The TV series everyone is hating (and why)
From great promise to sensational flop. “All’s Fair”, the new female legal drama on Disney+ from November 4th, is one of the biggest disappointments of 2025. Massacred by international critics and defined by many as the “worst ever” series, “All’s Fair” is the new serial case that everyone is talking about (badly) and now we’ll explain why.
Ryan Murphy’s biggest flop
It’s strange to think that behind this title there is one of the strongest names on the small screen of the last 20 years: Ryan Murphy, the man to whom we owe the successes of “Dahmer”, the series about the “Menendez Brothers”, the series about the necrophiliac killer Ed Gein” but also the thriller “The Watcher” about the stalker from the villa at 657 Boulevard in New York and then again the legendary “American Horror Story” or the musical series “Glee”.
Murphy is usually a guarantee in all his creations but this time he made a real mistake.

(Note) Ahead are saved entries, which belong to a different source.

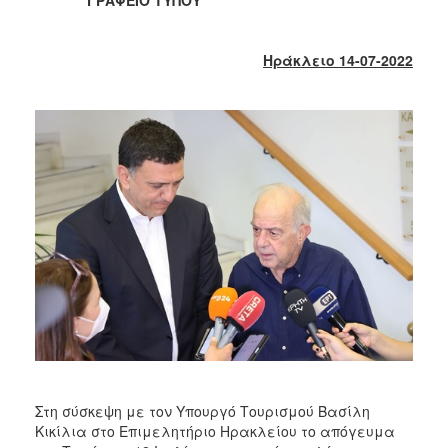
2018
2017
Ηράκλειο 14-07-2022
2016
2015
2013
2012
2011
2010
2006
Ο
ΤΟΠΟΣ
ΜΑΣ
Στη σύσκεψη με τον Υπουργό Τουρισμού Βασίλη
ΠΟΛΙΤΙΣΜΟΣ
Κικίλια στο Επιμελητήριο Ηρακλείου το απόγευμα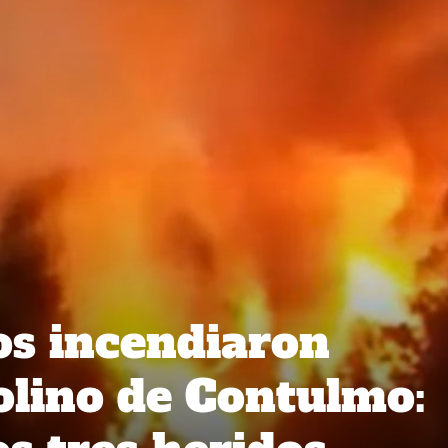
s incendiaron
olino de Contulmo: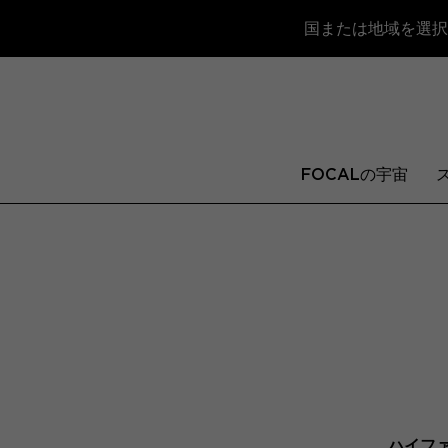
国または地域を選択
FOCALの宇宙
ハイフ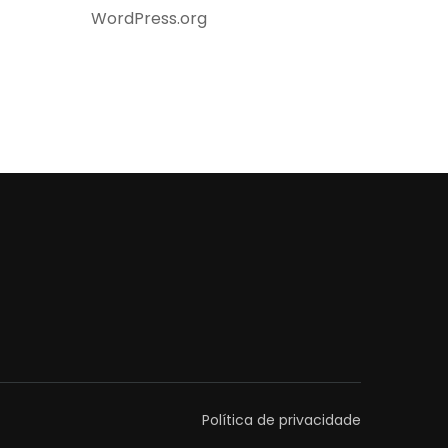
WordPress.org
Política de privacidade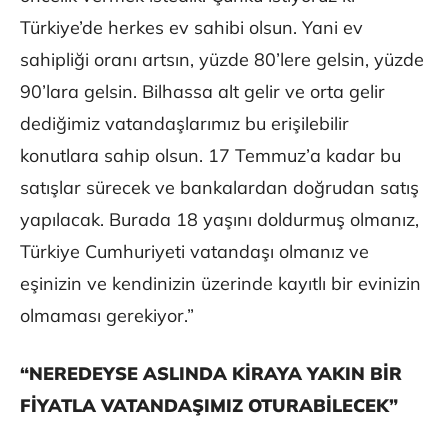
Türkiye’de herkes ev sahibi olsun. Yani ev
sahipliği oranı artsın, yüzde 80’lere gelsin, yüzde
90’lara gelsin. Bilhassa alt gelir ve orta gelir
dediğimiz vatandaşlarımız bu erişilebilir
konutlara sahip olsun. 17 Temmuz’a kadar bu
satışlar sürecek ve bankalardan doğrudan satış
yapılacak. Burada 18 yaşını doldurmuş olmanız,
Türkiye Cumhuriyeti vatandaşı olmanız ve
eşinizin ve kendinizin üzerinde kayıtlı bir evinizin
olmaması gerekiyor.”
“NEREDEYSE ASLINDA KİRAYA YAKIN BİR
FİYATLA VATANDAŞIMIZ OTURABİLECEK”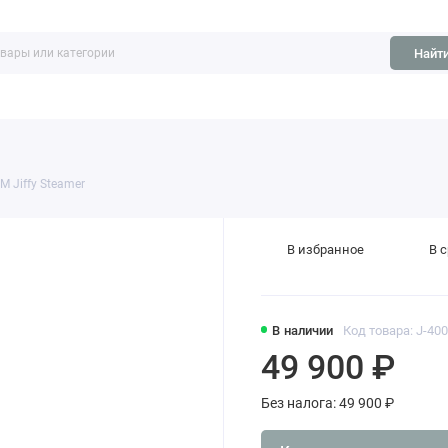
Найт
ть
Обзоры
 Jiffy Steamer
В избранное
В 
В наличии
Код товара: J-400
49 900 ₽
Без налога: 49 900 ₽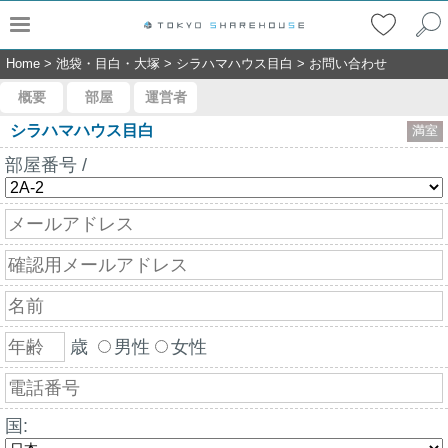
Home
>
池袋・目白・大塚
>
シラハマハウス目白
>
お問い合わせ
概要
部屋
運営者
シラハマハウス目白
満室
部屋番号 /
歳
男性
女性
国: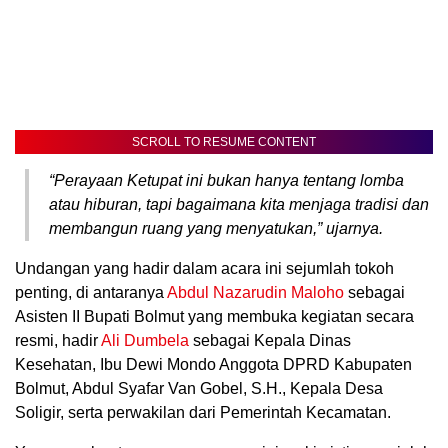
SCROLL TO RESUME CONTENT
“Perayaan Ketupat ini bukan hanya tentang lomba
atau hiburan, tapi bagaimana kita menjaga tradisi dan
membangun ruang yang menyatukan,” ujarnya.
Undangan yang hadir dalam acara ini sejumlah tokoh
penting, di antaranya
Abdul Nazarudin Maloho
sebagai
Asisten II Bupati Bolmut yang membuka kegiatan secara
resmi, hadir
Ali Dumbela
sebagai Kepala Dinas
Kesehatan, Ibu Dewi Mondo Anggota DPRD Kabupaten
Bolmut, Abdul Syafar Van Gobel, S.H., Kepala Desa
Soligir, serta perwakilan dari Pemerintah Kecamatan.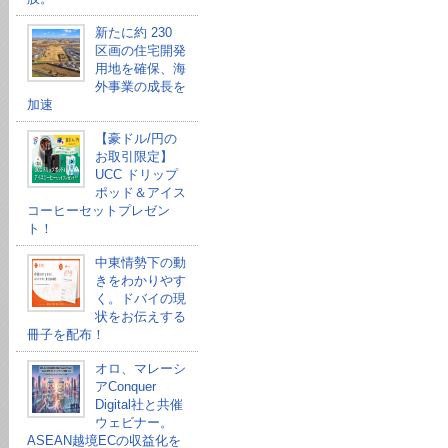
新たに約 230
区画の住宅開発
用地を確保、海
外事業の成長を
加速
【豪ドル/円の
お取引限定】
UCC ドリップ
ポッド＆アイス
コーヒーセットプレゼン
ト！
中東情勢下の動
きをわかりやす
く。ドバイの現
状をお伝えする
冊子を配布！
オロ、マレーシ
アConquer
Digital社と共催
ウェビナー。
ASEAN越境ECの収益化を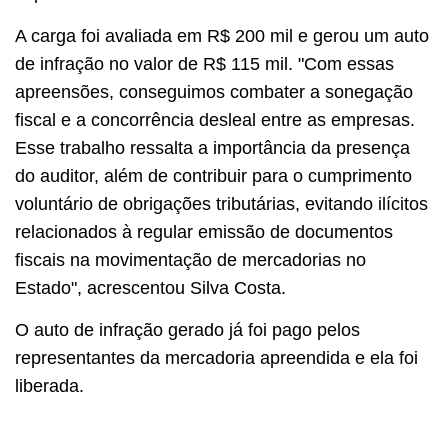
A carga foi avaliada em R$ 200 mil e gerou um auto
de infração no valor de R$ 115 mil. "Com essas
apreensões, conseguimos combater a sonegação
fiscal e a concorrência desleal entre as empresas.
Esse trabalho ressalta a importância da presença
do auditor, além de contribuir para o cumprimento
voluntário de obrigações tributárias, evitando ilícitos
relacionados à regular emissão de documentos
fiscais na movimentação de mercadorias no
Estado", acrescentou Silva Costa.
O auto de infração gerado já foi pago pelos
representantes da mercadoria apreendida e ela foi
liberada.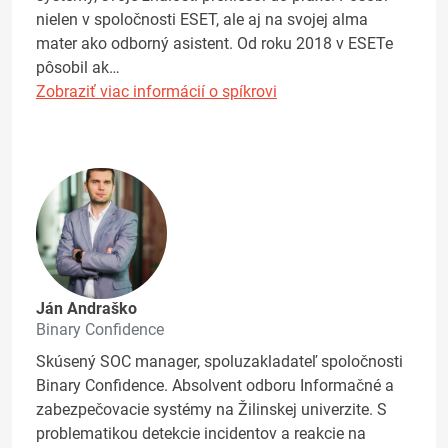
nielen v spoločnosti ESET, ale aj na svojej alma
mater ako odborný asistent. Od roku 2018 v ESETe
pôsobil ak…
Zobraziť viac informácií o spíkrovi
Ján Andraško
Binary Confidence
Skúsený SOC manager, spoluzakladateľ spoločnosti
Binary Confidence. Absolvent odboru Informačné a
zabezpečovacie systémy na Žilinskej univerzite. S
problematikou detekcie incidentov a reakcie na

With an apparently strong cast where names such as Glenn Close, Naomi Watts, Sarah Paulson, Kim Kardashian, a potentially interesting plot: a team of fierce and brilliant but also emotionally complicated divorce lawyers, and an overall noble goal, to give today’s young girls new female role models to inspire them, this series, unfortunately, gets everything it can get wrong wrong and turns out to be an unsuccessful and artificial attempt to attract attention and then leave the public with a handful of flies in its hand.
When feminism at all costs becomes cloying
When any element in a story is taken to the extreme, it cannot help but lose its value and appear forced, if not downright unpleasant. And this is precisely what happens in “All’s Fair”, a series that wallows in its blind desire to be feminist at all costs with the result of becoming grotesque, excessive, not very credible.
It almost seems that Murphy did everything he could to create the new feminist manifesto of the small screen, forgetting, however, that in order for messages to arrive loud and clear they must be handled with care, dosed and hidden between the lines, not shoved in your face in every scene.
Artificial, empty, superficial: everything that doesn’t work in “All’s Fair”
There are many things that don’t work in this series, starting from the interpretation of its protagonists which in some cases is fictional, in others totally inexpressive (as happens with Kim Kardashian).
The plot is leaking on all sides, the narration is hasty, the script is crude and what was supposed to be a legal series leaves all the elements of this kind of story at home, focusing only on love intrigues, betrayals, grudges between women and above all catchphrases on female empowerment continually served up to an audience that, after a while, can’t take it anymore.
A real structural, thematic and interpretative disaster for a series that promised so much but chose to be nothing more than a soap all about luxury and impeccable outfits, moreover poorly made.